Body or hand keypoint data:
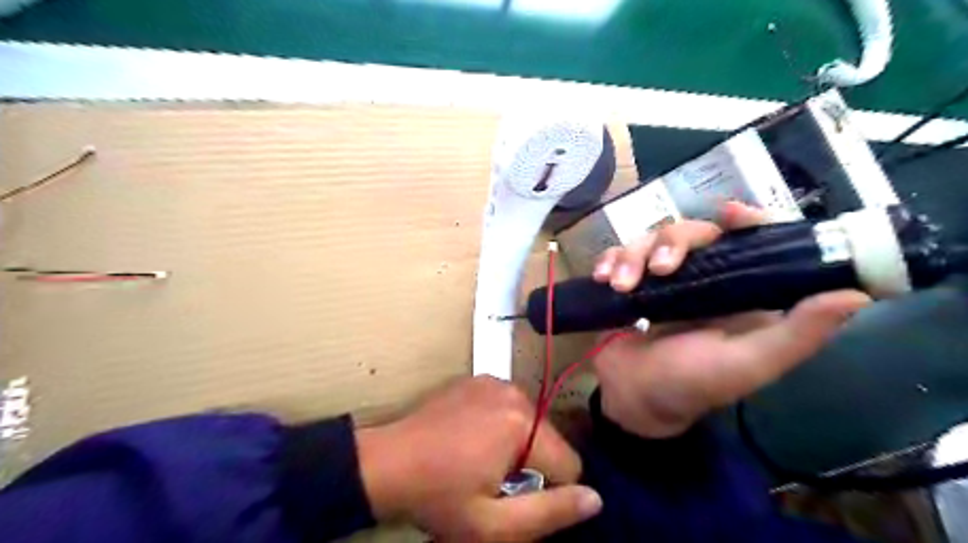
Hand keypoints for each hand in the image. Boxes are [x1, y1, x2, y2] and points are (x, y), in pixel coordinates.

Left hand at [353, 375, 603, 541]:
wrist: (386, 463)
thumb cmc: (439, 497)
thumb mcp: (493, 524)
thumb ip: (549, 513)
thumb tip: (596, 498)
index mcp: (523, 425)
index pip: (569, 464)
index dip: (552, 492)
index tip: (519, 500)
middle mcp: (515, 394)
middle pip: (549, 439)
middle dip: (533, 465)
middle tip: (495, 482)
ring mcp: (495, 381)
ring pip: (531, 422)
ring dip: (518, 444)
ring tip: (481, 460)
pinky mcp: (478, 379)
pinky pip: (509, 406)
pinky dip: (501, 423)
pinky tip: (472, 437)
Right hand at [590, 201, 869, 439]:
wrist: (632, 398)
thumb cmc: (690, 385)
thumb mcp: (747, 364)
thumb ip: (797, 334)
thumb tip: (856, 294)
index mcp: (740, 293)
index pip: (753, 242)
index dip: (748, 220)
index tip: (728, 213)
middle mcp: (704, 279)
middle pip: (692, 232)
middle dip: (671, 243)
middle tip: (658, 270)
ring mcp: (662, 279)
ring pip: (650, 239)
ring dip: (632, 255)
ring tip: (619, 285)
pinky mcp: (630, 283)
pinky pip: (620, 254)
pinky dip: (610, 259)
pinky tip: (602, 276)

■ REQUIRED WORK ■
Return, with no change at all, every line in the entries above from the line containing "middle tip: (495, 482)" through the line containing "ring dip: (632, 255)".

■ EXERCISE OUTPUT ■
middle tip: (495, 482)
ring mcp: (495, 381)
ring pip: (531, 422)
ring dip: (518, 444)
ring tip: (481, 460)
pinky mcp: (478, 379)
pinky pip: (509, 406)
pinky dip: (501, 423)
pinky tip: (472, 437)
Right hand at [590, 201, 869, 439]:
wrist: (632, 398)
thumb cmc: (690, 385)
thumb mcp: (747, 364)
thumb ip: (797, 334)
thumb tip: (856, 294)
index mcp: (740, 293)
index pip: (753, 242)
index dip: (748, 220)
index tip: (728, 213)
middle mcp: (704, 279)
middle pip: (692, 232)
middle dip: (671, 243)
middle tip: (658, 270)
ring mcp: (662, 279)
ring pip: (650, 239)
ring dip: (632, 255)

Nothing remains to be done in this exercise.